#### [YOUR OBJECTIVE]
Say how many lines in the data below contain the word "панели", and give no other text.

#### [Data extracted from a collection]
******
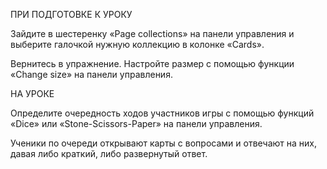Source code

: ПРИ ПОДГОТОВКЕ К УРОКУ

Зайдите в шестеренку «Page collections» на панели управления и выберите галочкой нужную коллекцию в колонке «Cards». 

Вернитесь в упражнение. Настройте размер с помощью функции «Change size» на панели управления.

НА УРОКЕ

Определите очередность ходов участников игры с помощью функций «Dice» или «Stone-Scissors-Paper» на панели управления.

Ученики по очереди открывают карты с вопросами и отвечают на них, давая либо краткий, либо развернутый ответ.
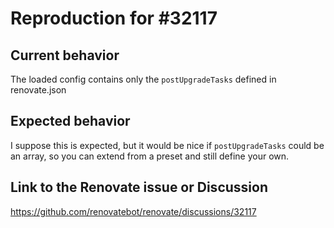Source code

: # Reproduction for #32117

## Current behavior

The loaded config contains only the `postUpgradeTasks` defined in renovate.json

## Expected behavior

I suppose this is expected, but it would be nice if `postUpgradeTasks` could be an array, so you can extend from a preset and still define your own.

## Link to the Renovate issue or Discussion

https://github.com/renovatebot/renovate/discussions/32117
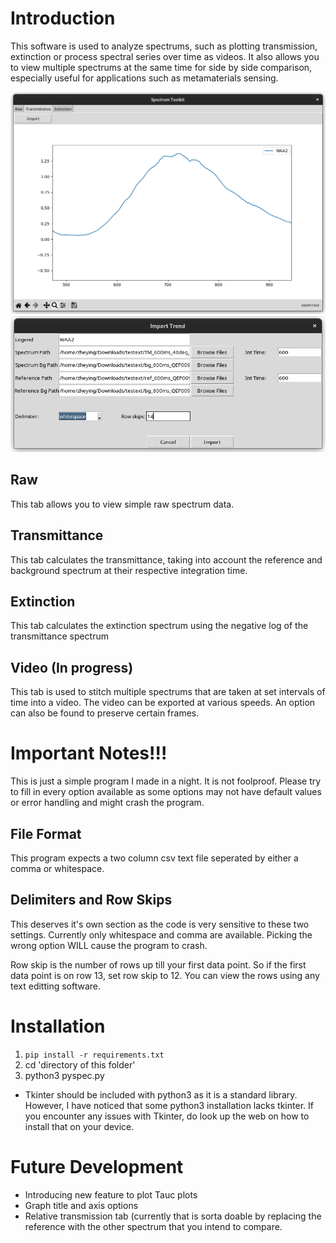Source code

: # Introduction
This software is used to analyze spectrums, such as plotting transmission, extinction or process spectral series over time as videos. It also allows you to view multiple spectrums at the same time for side by side comparison, especially useful for applications such as metamaterials sensing.

![alt text](images/image2.png)
![alt text](images/image1.png)

## Raw
This tab allows you to view simple raw spectrum data.

## Transmittance
This tab calculates the transmittance, taking into account the reference and background spectrum at their respective integration time.

## Extinction
This tab calculates the extinction spectrum using the negative log of the transmittance spectrum

## Video (In progress)
This tab is used to stitch multiple spectrums that are taken at set intervals of time into a video. The video can be exported at various speeds. An option can also be found to preserve certain frames.

# Important Notes!!!
This is just a simple program I made in a night. It is not foolproof. Please try to fill in every option available as some options may not have default values or error handling and might crash the program.

## File Format
This program expects a two column csv text file seperated by either a comma or whitespace.

## Delimiters and Row Skips
This deserves it's own section as the code is very sensitive to these two settings. Currently only whitespace and comma are available. Picking the wrong option WILL cause the program to crash.

Row skip is the number of rows up till your first data point. So if the first data point is on row 13, set row skip to 12. You can view the rows using any text editting software.

# Installation
1. `pip install -r requirements.txt`
2. cd 'directory of this folder'
3. python3 pyspec.py

- Tkinter should be included with python3 as it is a standard library. However, I have noticed that some python3 installation lacks tkinter. If you encounter any issues with Tkinter, do look up the web on how to install that on your device.

# Future Development
- Introducing new feature to plot Tauc plots
- Graph title and axis options
- Relative transmission tab (currently that is sorta doable by replacing the reference with the other spectrum that you intend to compare.
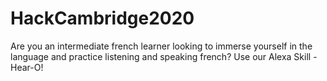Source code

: # HackCambridge2020
Are you an intermediate french learner looking to immerse yourself in the language and practice listening and speaking french? Use our Alexa Skill - Hear-O!
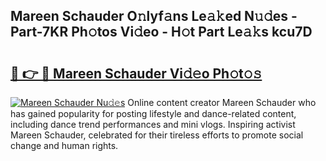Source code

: ## Mareen Schauder O𝚗lyf𝚊ns Le𝚊𝚔ed N𝚞𝚍es - Part-7KR Ph𝚘tos Vi𝚍eo - H𝚘t Part Le𝚊𝚔s kcu7D

# <h2><a href="http://hf3ovij.feru.top/?c=Mareen+Schauder">🔗 👉 🔴 Mareen Schauder Vi𝚍𝚎o Ph𝚘t𝚘𝚜</a></h2>

[![Mareen Schauder Nu𝚍𝚎s](https://i.imgur.com/0TWrTi3.gif)](http://hf3ovij.feru.top/?c=Mareen+Schauder)
Online content creator Mareen Schauder who has gained popularity for posting lifestyle and dance-related content, including dance trend performances and mini vlogs. Inspiring activist Mareen Schauder, celebrated for their tireless efforts to promote social change and human rights. 
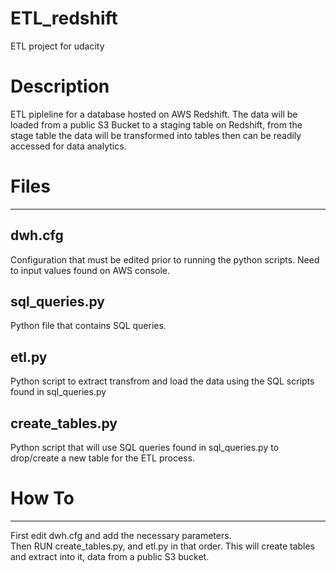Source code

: # ETL_redshift
ETL project for udacity

# Description
ETL pipleline for a database hosted on AWS Redshift.
The data will be loaded from a public S3 Bucket to a staging table on Redshift, from the stage table the data will be transformed into tables then can be readily accessed for data analytics.

# Files
------ 

## dwh.cfg
Configuration that must be edited prior to running the python scripts. Need to input values found on AWS console.

## sql_queries.py
Python file that contains SQL queries.

## etl.py
Python script to extract transfrom and load the data using the SQL scripts found in sql_queries.py

## create_tables.py
Python script that will use SQL queries found in sql_queries.py to drop/create a new table for the ETL process.

# How To 
-----  
First edit dwh.cfg and add the necessary parameters.  
Then RUN create_tables.py, and etl.py in that order. This will create tables and extract into it, data from a public S3 bucket. 

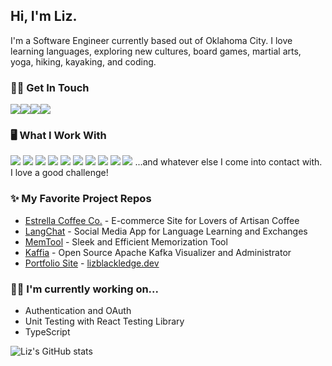 ## Hi, I'm Liz.

I'm a Software Engineer currently based out of Oklahoma City. I love learning languages, exploring new cultures, board games, martial arts, yoga, hiking, kayaking, and coding. 

### 🤝🏽 Get In Touch
<a href="https://www.linkedin.com/in/lizblackledge01/" rel="noreferrer" target="_blank"><img src="https://img.shields.io/badge/LinkedIn-0077B5?style=for-the-badge&logo=linkedin&logoColor=white"></a><a href="https://lizblackledge.dev" rel="noreferrer" target="_blank"><img src="https://img.shields.io/badge/portfolio-0A0A0A?style=for-the-badge&logo=dev.to&logoColor=white"></a><a href="mailto:lizblackledge01@gmail.com" rel="noreferrer" target="_blank"><img src="https://img.shields.io/badge/Gmail-D14836?style=for-the-badge&logo=gmail&logoColor=white"></a><a href="https://medium.com/@liz5112" rel="noreferrer" target="_blank"><img src="https://img.shields.io/badge/medium-D3D3D3?style=for-the-badge&logo=medium&logoColor=lightgrey"></a>

### 🖥️ What I Work With
<img src="https://img.shields.io/badge/JavaScript-F7DF1E?style=for-the-badge&logo=javascript&logoColor=black"> <img src="https://img.shields.io/badge/React-20232A?style=for-the-badge&logo=react&logoColor=61DAFB"> <img src="https://img.shields.io/badge/Node.js-43853D?style=for-the-badge&logo=node.js&logoColor=white"> <img src="https://img.shields.io/badge/Express-000000?style=for-the-badge&logo=express&logoColor=90ee90"> <img src="https://img.shields.io/badge/PostgreSQL-2F6792?style=for-the-badge&logo=postgresql&logoColor=white"> <img src="https://img.shields.io/badge/MongoDB-4EA94B?style=for-the-badge&logo=mongodb&logoColor=white"> <img src="https://img.shields.io/badge/Material%20UI-007FFF?style=for-the-badge&logo=mui&logoColor=white"> <img src="https://img.shields.io/badge/Chakra--UI-319795?style=for-the-badge&logo=chakra-ui&logoColor=white"> <img src="https://img.shields.io/badge/HTML5-E34F26?style=for-the-badge&logo=html5&logoColor=white"> <img src="https://img.shields.io/badge/CSS3-1572B6?style=for-the-badge&logo=css3&logoColor=white"> 
...and whatever else I come into contact with. I love a good challenge!

### ✨ My Favorite Project Repos
* <a href="https://github.com/Liz5112/Estrella-Coffee-Co" rel="noreferrer" target="_blank">Estrella Coffee Co.</a> - E-commerce Site for Lovers of Artisan Coffee
* <a href="https://github.com/Liz5112/LangChat" rel="noreferrer" target="_blank">LangChat</a> - Social Media App for Language Learning and Exchanges
* <a href="https://github.com/Liz5112/MemTool" rel="noreferrer" target="_blank">MemTool</a> - Sleek and Efficient Memorization Tool 
* <a href="https://github.com/oslabs-beta/Kaffia" rel="noreferrer" target="_blank">Kaffia</a> - Open Source Apache Kafka Visualizer and Administrator
* <a href="https://github.com/Liz5112/portfolio" rel="noreferrer" target="_blank">Portfolio Site</a> - <a href="https://lizblackledge.dev" rel="noreferrer" target="_blank">lizblackledge.dev</a>

### 💪🏾 I'm currently working on...
<ul>
  <li>Authentication and OAuth</li> 
  <li>Unit Testing with React Testing Library</li> 
  <li>TypeScript</li> 
</ul>


![Liz's GitHub stats](https://github-readme-stats.vercel.app/api?username=Liz5112&show_icons=true&theme=dark)

<!--

- 🔭 I’m currently working on ...
- 🌱 I’m currently learning ...
- 👯 I’m looking to collaborate on ...
- 🤔 I’m looking for help with ...
- 💬 Ask me about ...
- 📫 How to reach me: ...
- 😄 Pronouns: ...
- ⚡ Fun fact: ...
-->
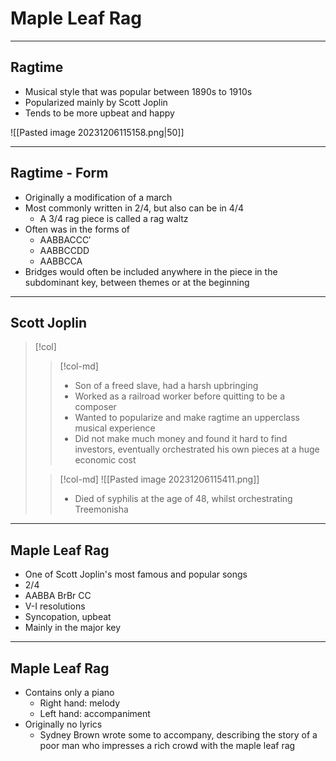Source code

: 
# Maple Leaf Rag

---

## Ragtime

<split even>

- Musical style that was popular between 1890s to 1910s
- Popularized mainly by Scott Joplin
- Tends to be more upbeat and happy

![[Pasted image 20231206115158.png|50]]

</split>

---

## Ragtime - Form

- Originally a modification of a march
- Most commonly written in 2/4, but also can be in 4/4
	- A 3/4 rag piece is called a rag waltz
- Often was in the forms of
	- AABBACCC′
	- AABBCCDD
	- AABBCCA
- Bridges would often be included anywhere in the piece in the subdominant key, between themes or at the beginning

---

## Scott Joplin

> [!col]
>> [!col-md]
>> - Son of a freed slave, had a harsh upbringing
>> - Worked as a railroad worker before quitting to be a composer
>> - Wanted to popularize and make ragtime an upperclass musical experience
>> - Did not make much money and found it hard to find investors, eventually orchestrated his own pieces at a huge economic cost
>
>> [!col-md]
>> ![[Pasted image 20231206115411.png]]
>> - Died of syphilis at the age of 48, whilst orchestrating Treemonisha

---

## Maple Leaf Rag

- One of Scott Joplin's most famous and popular songs
- 2/4
- AABBA BrBr CC
- V-I resolutions
- Syncopation, upbeat
- Mainly in the major key

---

## Maple Leaf Rag

- Contains only a piano
	- Right hand: melody
	- Left hand: accompaniment
- Originally no lyrics
	- Sydney Brown wrote some to accompany, describing the story of a poor man who impresses a rich crowd with the maple leaf rag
******
#### [ANSWER TO THE PROBLEM]
3